Exercise —
Print every entry below exactly, leaving out the pictures.

[Page images and extracted text]
- Opening Delimiter -

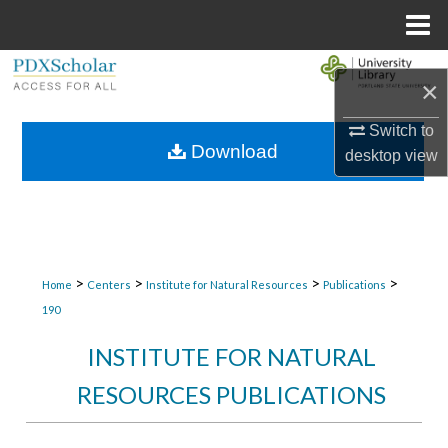
Menu
Home
Search
×
Browse Collections
Switch to
Download
desktop
view
My Account
About
Digital Commons Network™
>
>
>
>
Home
Centers
Institute for Natural Resources
Publications
190
INSTITUTE FOR NATURAL
RESOURCES PUBLICATIONS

- Closing Delimiter -

Expected answer —
Menu
Home
Search
×
Browse Collections
Switch to
Download
desktop
view
My Account
About
Digital Commons Network™
>
>
>
>
Home
Centers
Institute for Natural Resources
Publications
190
INSTITUTE FOR NATURAL
RESOURCES PUBLICATIONS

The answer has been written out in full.